Cette avancée a été réalisée par une équipe conjointe de Johns Hopkins University et du Conseil national de la recherche d’Italie. Les travaux ont été soutenus par l’Air Force Office of Scientific Research et le CNR‑JHU Joint Laboratory. Les résultats ont été publiés dans la revue Advanced Science.

FAQ

Les astrocytes sont-ils tous identiques ?

Non. Il existe une grande diversité d’astrocytes selon les régions du cerveau et les états physiologiques. Leur morphologie et leurs fonctions varient, ce qui influence la manière dont ils soutiennent les neurones et régulent l’environnement cérébral.

Qu’apporte l’imagerie « sans marquage » par rapport aux méthodes classiques ?

Elle évite les colorants et antibiens qui peuvent perturber les cellules.
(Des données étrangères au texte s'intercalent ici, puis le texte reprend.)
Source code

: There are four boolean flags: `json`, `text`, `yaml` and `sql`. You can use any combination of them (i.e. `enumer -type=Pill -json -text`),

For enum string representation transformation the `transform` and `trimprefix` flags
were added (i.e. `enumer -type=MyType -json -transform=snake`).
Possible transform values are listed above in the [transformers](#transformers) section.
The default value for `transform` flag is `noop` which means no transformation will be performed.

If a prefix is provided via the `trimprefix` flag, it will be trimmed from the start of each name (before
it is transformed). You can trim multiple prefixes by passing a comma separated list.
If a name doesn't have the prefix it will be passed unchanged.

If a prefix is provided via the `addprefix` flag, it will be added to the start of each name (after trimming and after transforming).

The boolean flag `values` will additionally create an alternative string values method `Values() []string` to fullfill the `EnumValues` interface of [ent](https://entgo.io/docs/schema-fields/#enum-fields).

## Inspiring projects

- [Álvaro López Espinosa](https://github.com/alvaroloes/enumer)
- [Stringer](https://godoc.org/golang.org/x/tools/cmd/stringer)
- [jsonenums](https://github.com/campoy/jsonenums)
On peut ainsi suivre des astrocytes vivants sur des durées longues, obtenir des mesures quantitatives répétées et conserver une physiologie plus proche de la réalité.

Les nanofils sont-ils compatibles avec d’autres types de cellules cérébrales ?

En principe, oui. Des surfaces texturées peuvent aussi bénéficier à d’autres cellules gliales ou neuronales. Il faut toutefois valider au cas par cas la biocompatibilité et l’adhérence de chaque type cellulaire.

Quelles limites à cette approche ?

Même si l’environnement est plus physiologique qu’une surface plate, il ne reproduit pas toute la complexité du tissu cérébral (flux sanguin, signaux mécaniques, interactions multiples). Des études supplémentaires sont nécessaires pour relier ces observations à des fonctions mesurables in vivo.

Cette technologie peut-elle accélérer le développement de traitements ?

Oui, en offrant des modèles plus prédictifs pour cribler des molécules, comprendre des mécanismes de maladie et tester des stratégies thérapeutiques plus tôt dans le processus de recherche. Elle constitue un levier important, même si la validation clinique reste indispensable.